Premièrement, nous avions besoin d’une autre horloge atomique. Celui-ci est situé à l’Institut fédéral physico-technique de Braunschweig. Au début, nous avons comparé sur place les horloges mobiles et fixes à la même hauteur et les avons étalonnées. Nous avons ensuite emmené la montre transportable à environ 450 kilomètres jusqu’à l’Institut Max Planck d’optique quantique à Garching, près de Munich. Nous avons comparé les fréquences des lasers de Garching et de Braunschweig à l’aide d’une connexion par câble à fibre optique. Nous avons découvert que la fréquence de l’horloge atomique mobile s’écarte désormais considérablement de celle de Braunschweig.
Et à partir de là, vous avez pu déterminer la différence de hauteur ?
Tout d’abord, nous voulions être sûrs que l’horloge n’était pas fausse. C’est pourquoi nous l’avons ramené de Garching à Braunschweig et l’avons comparé à nouveau avec l’horloge locale à la même altitude. Il s’est avéré que les horloges fonctionnaient toujours comme avant le transport. Le fait que l’horloge de Garching ait une fréquence différente est en réalité dû au redshift relativiste. De plus, la différence de hauteur calculée d’environ 400 mètres entre les horloges correspondait très bien aux valeurs que nous avons reçues de nos collègues du géomètre. Même si la valeur de notre montre était environ 27 centimètres moins précise, cela montre que nous sommes sur la bonne voie.
Quels sont les avantages de votre méthode par rapport à d’autres types de mesure de hauteur ?
Il existe actuellement deux approches pour mesurer les hauteurs : Premièrement, le nivellement classique. Il s’agit de mesurer à un moment donné l’évolution de la hauteur d’une marche à l’autre à l’aide de bâtons de mesure de la hauteur et d’un appareil de mesure d’angle. Cependant, cela est complexe et sujet à des erreurs sur de longues distances, car les différences de hauteur ne sont mesurées que étape par étape – à des intervalles relativement petits, généralement de 50 à 60 mètres. D’un autre côté, il existe une technologie satellitaire spéciale, mais dont la résolution spatiale est médiocre. Cependant, lors de la mesure d’altitudes avec des horloges atomiques, la résolution spatiale est élevée et, grâce à la connexion par fibre optique, nous pouvons comparer les différentes mesures avec précision sur de longues distances pouvant atteindre plusieurs milliers de kilomètres.
Quelle devrait être la résolution en hauteur dans les expériences futures ?

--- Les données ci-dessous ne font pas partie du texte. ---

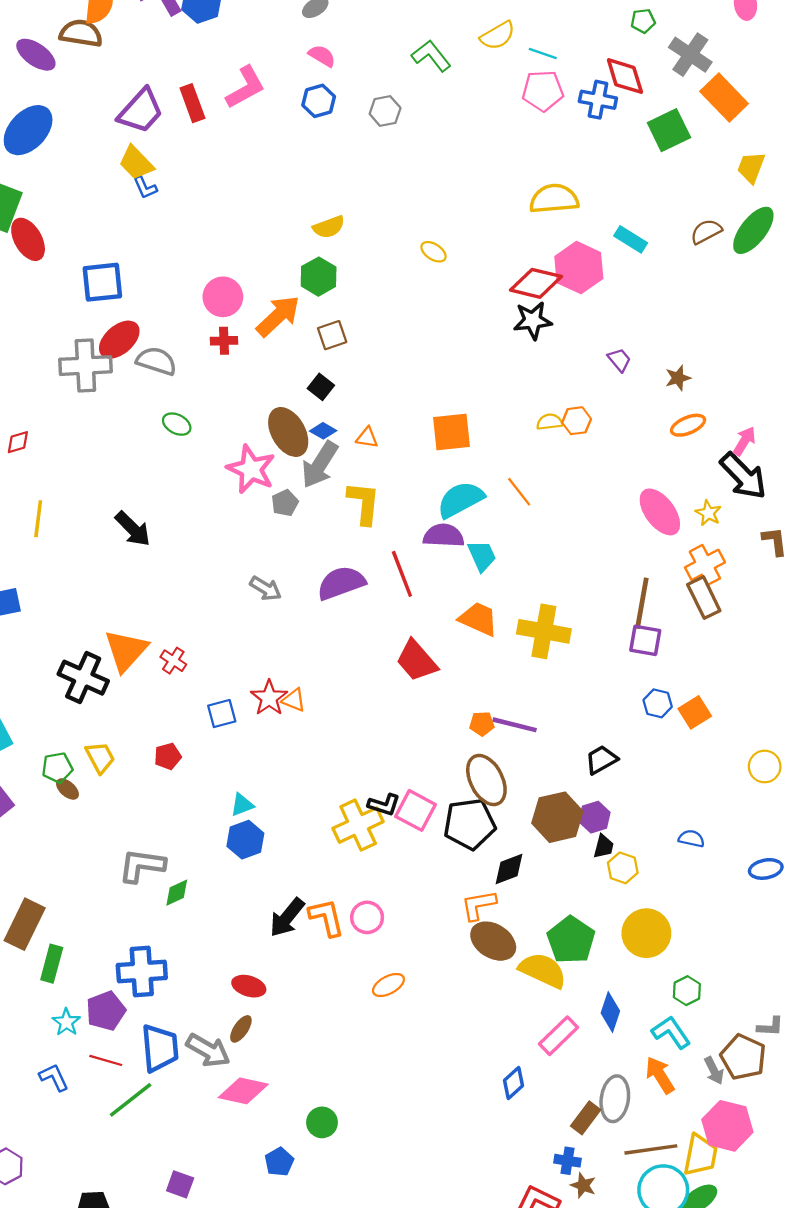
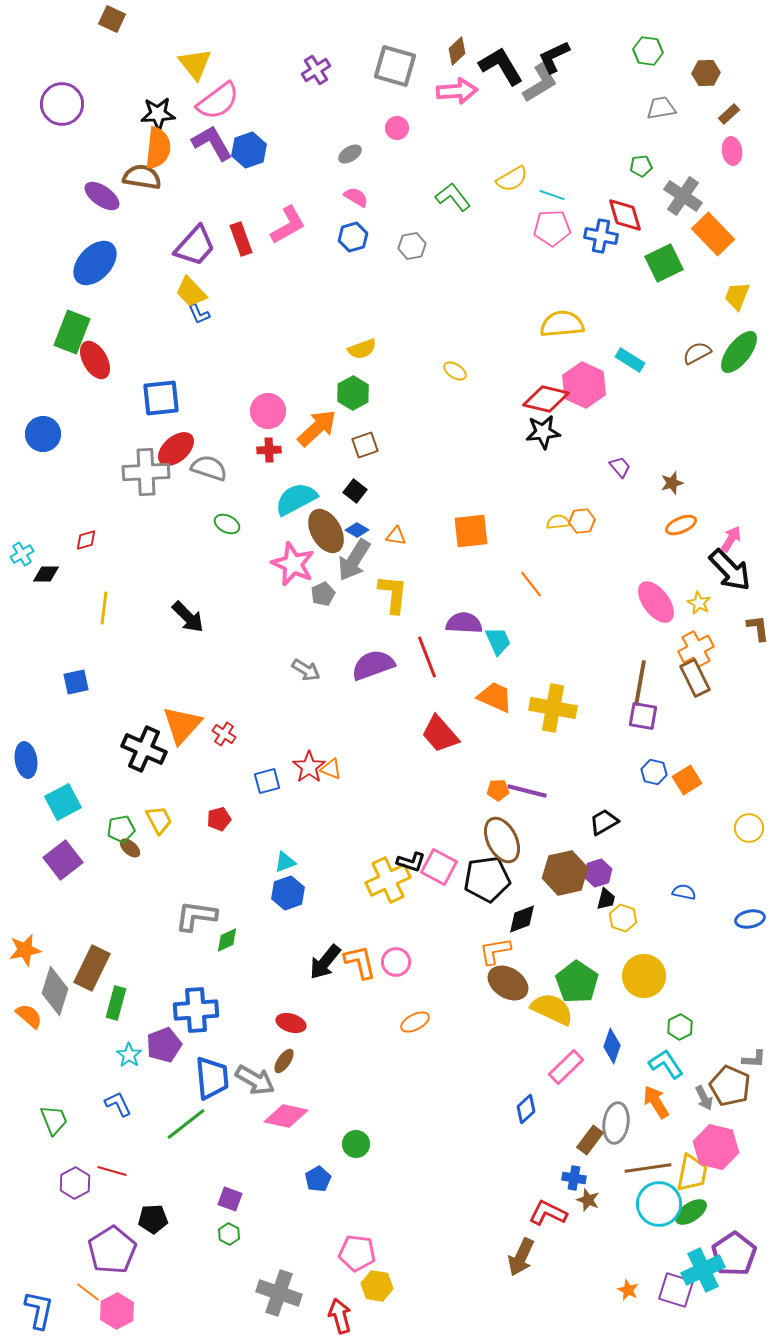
cyan semicircle: (461, 500) -> (296, 499), moved
red line: (106, 1060) -> (112, 1171), moved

Bien entendu, nous souhaitons ensuite nous rapprocher de la résolution des meilleures techniques actuelles, c’est-à-dire que les mesures doivent être précises de quelques dizaines de centimètres à quelques centimètres. Une mesure aussi précise serait déjà possible avec les meilleures horloges des laboratoires fixes. Il faut désormais les rendre transportables. Ce n’est pas si simple, mais nous sommes optimistes quant à notre capacité à y parvenir. Afin de devenir encore plus précis et de déterminer les hauteurs au millimètre près, nous devons non seulement améliorer les horloges portables, mais aussi atteindre la précision correspondante dans les laboratoires. Ce sera beaucoup plus compliqué.

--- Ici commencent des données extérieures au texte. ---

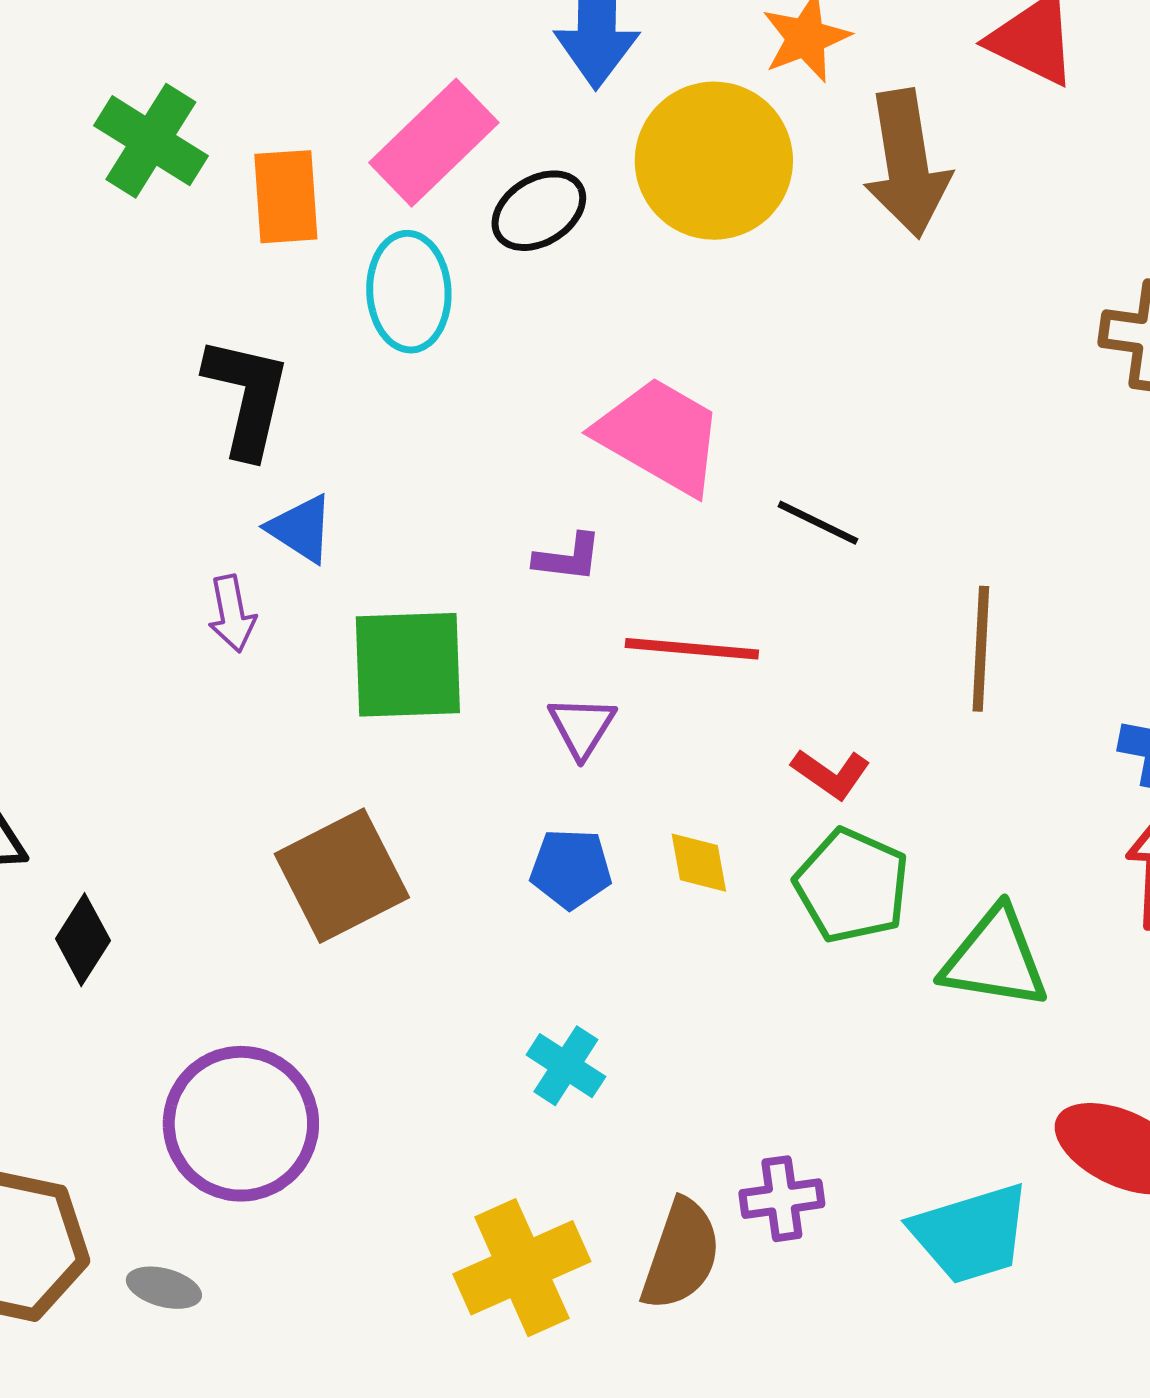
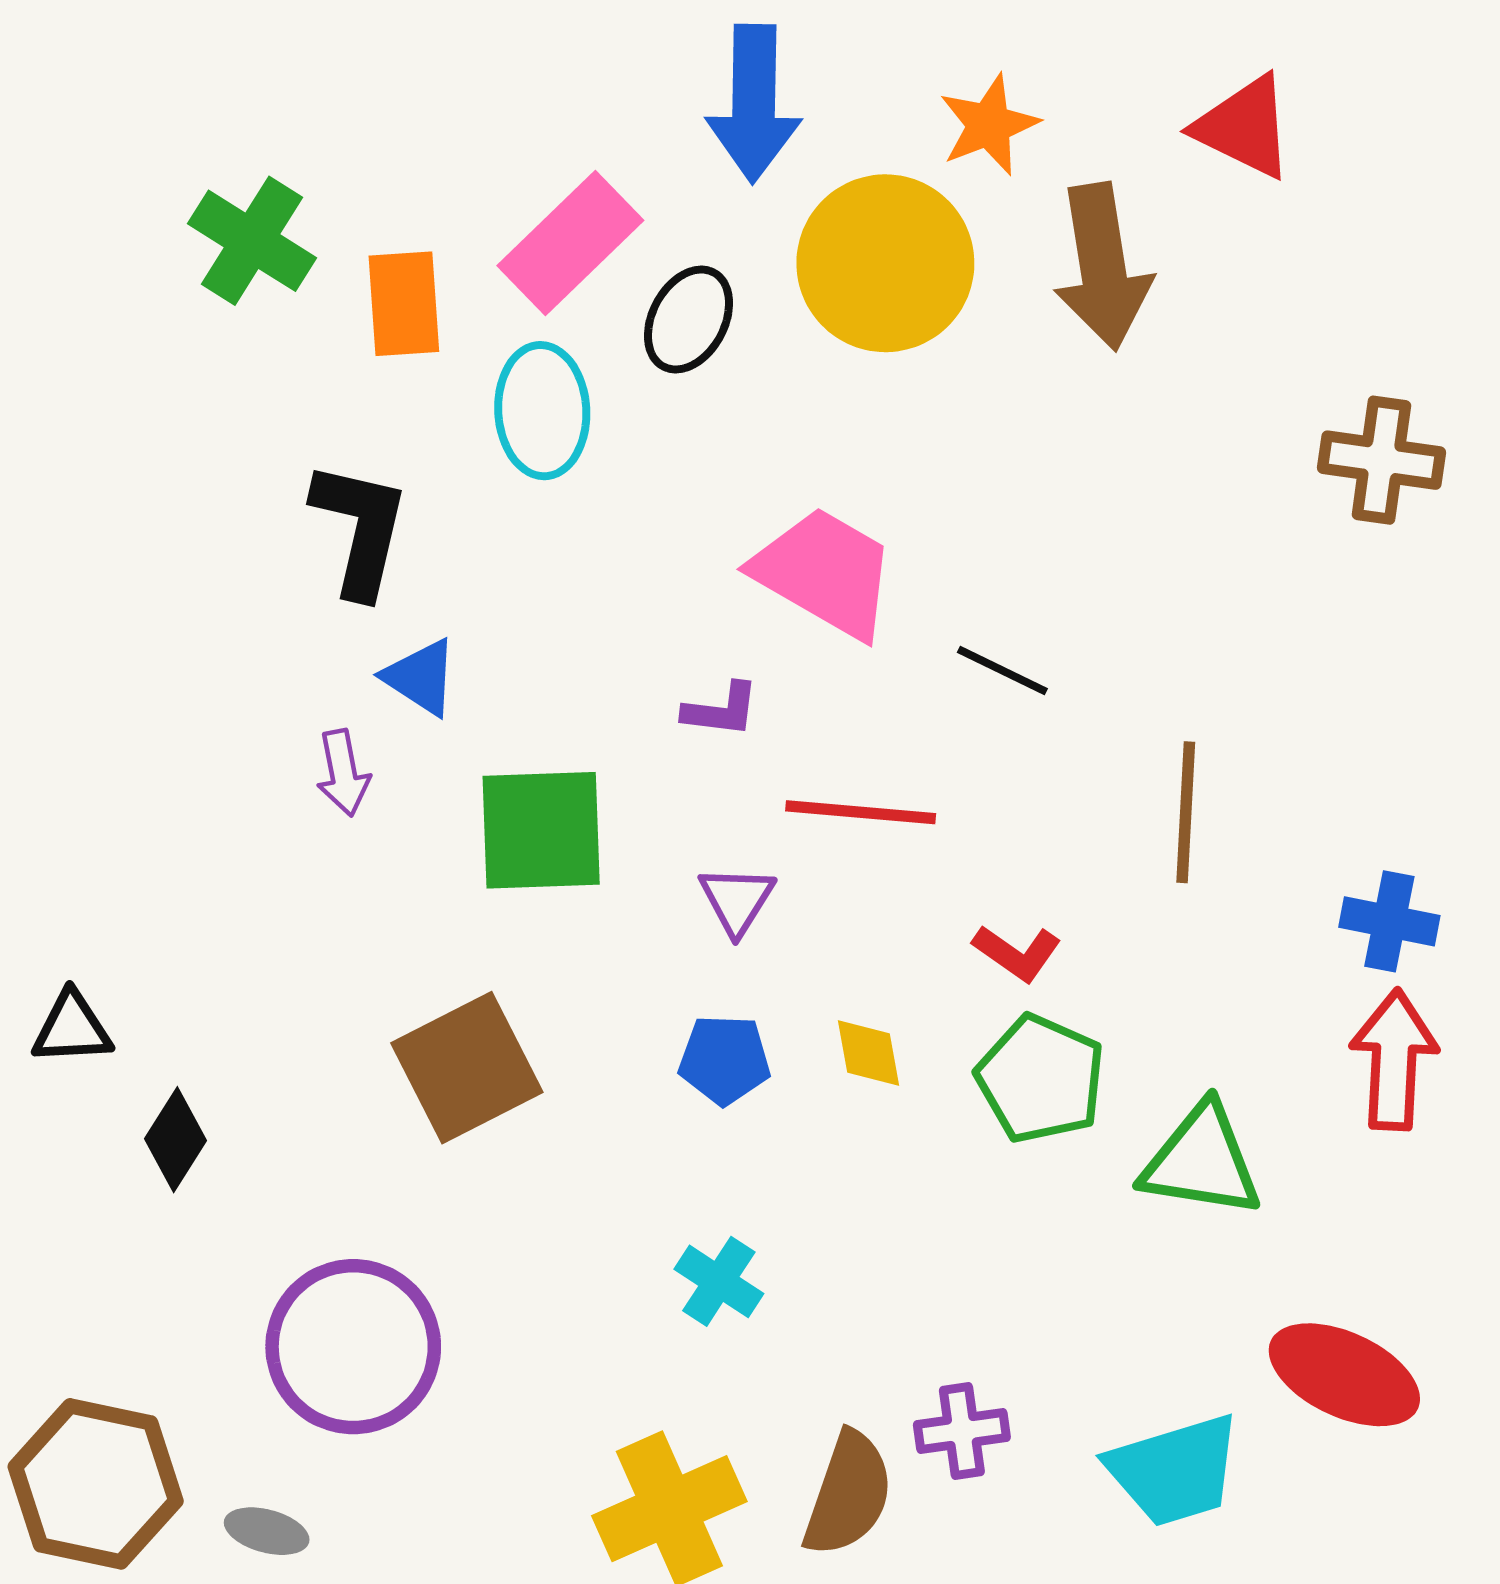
black ellipse: (539, 211) -> (688, 320), turned -30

Et comment y parviendrez-vous ?
Cela reste à voir. Pour le moment, nous pensons que les horloges atomiques optiques conviennent. Mais il existe différents éléments possibles dont les atomes pourraient être utilisés pour exciter les électrons. Nous travaillons actuellement avec le strontium et voyons jusqu’où nous allons. Peut-être qu’à un moment donné nous atteindrons une limite et que nous devrons travailler avec un atome différent. Ou nous avons besoin d’un type d’horloge atomique complètement différent.